__WORK TO DO__
Select every line of the listing below that contains the string "bottom".
# # # # # # #
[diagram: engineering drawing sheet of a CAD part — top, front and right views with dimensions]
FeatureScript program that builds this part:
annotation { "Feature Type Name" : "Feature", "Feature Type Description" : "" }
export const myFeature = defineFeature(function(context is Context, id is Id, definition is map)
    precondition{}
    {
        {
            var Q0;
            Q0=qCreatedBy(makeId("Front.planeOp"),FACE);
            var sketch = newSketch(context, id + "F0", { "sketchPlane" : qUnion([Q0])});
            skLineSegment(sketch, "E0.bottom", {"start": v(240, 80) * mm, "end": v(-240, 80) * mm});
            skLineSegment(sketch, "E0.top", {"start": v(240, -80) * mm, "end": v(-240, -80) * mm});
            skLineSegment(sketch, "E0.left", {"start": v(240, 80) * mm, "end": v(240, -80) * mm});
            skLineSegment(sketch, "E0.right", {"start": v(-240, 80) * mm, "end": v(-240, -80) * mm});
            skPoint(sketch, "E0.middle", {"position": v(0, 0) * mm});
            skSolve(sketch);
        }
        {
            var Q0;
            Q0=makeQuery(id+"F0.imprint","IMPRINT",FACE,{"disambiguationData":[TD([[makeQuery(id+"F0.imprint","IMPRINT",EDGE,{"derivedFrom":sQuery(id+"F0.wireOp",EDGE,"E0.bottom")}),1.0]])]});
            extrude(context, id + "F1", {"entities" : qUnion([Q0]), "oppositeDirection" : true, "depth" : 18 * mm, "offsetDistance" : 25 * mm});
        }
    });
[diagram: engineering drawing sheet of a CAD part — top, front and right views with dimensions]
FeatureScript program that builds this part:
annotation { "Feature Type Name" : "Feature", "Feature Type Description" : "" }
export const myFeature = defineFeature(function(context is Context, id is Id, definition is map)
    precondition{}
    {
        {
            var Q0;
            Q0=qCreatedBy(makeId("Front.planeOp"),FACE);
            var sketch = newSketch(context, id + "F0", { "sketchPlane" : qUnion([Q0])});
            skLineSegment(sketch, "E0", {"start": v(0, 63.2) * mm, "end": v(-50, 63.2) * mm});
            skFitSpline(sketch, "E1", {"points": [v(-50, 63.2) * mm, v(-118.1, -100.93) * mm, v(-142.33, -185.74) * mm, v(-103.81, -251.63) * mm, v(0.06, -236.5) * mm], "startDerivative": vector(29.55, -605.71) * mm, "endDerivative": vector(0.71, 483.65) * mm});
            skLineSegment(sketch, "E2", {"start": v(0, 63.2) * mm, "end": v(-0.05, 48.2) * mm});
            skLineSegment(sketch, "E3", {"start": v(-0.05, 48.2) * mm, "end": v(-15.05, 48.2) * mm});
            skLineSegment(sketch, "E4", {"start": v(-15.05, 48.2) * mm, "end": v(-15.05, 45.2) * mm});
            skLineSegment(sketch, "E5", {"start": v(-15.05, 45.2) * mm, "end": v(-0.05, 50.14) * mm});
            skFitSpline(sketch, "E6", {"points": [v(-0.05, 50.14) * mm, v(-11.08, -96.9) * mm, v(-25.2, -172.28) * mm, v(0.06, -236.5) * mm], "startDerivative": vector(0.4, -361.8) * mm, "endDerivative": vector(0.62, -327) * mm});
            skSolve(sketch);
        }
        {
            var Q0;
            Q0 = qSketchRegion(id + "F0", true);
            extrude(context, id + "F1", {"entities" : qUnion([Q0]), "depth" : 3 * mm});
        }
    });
# # # # # # #
__REPLY TO THE EXERCISE__
            skLineSegment(sketch, "E0.bottom", {"start": v(240, 80) * mm, "end": v(-240, 80) * mm});
            Q0=makeQuery(id+"F0.imprint","IMPRINT",FACE,{"disambiguationData":[TD([[makeQuery(id+"F0.imprint","IMPRINT",EDGE,{"derivedFrom":sQuery(id+"F0.wireOp",EDGE,"E0.bottom")}),1.0]])]});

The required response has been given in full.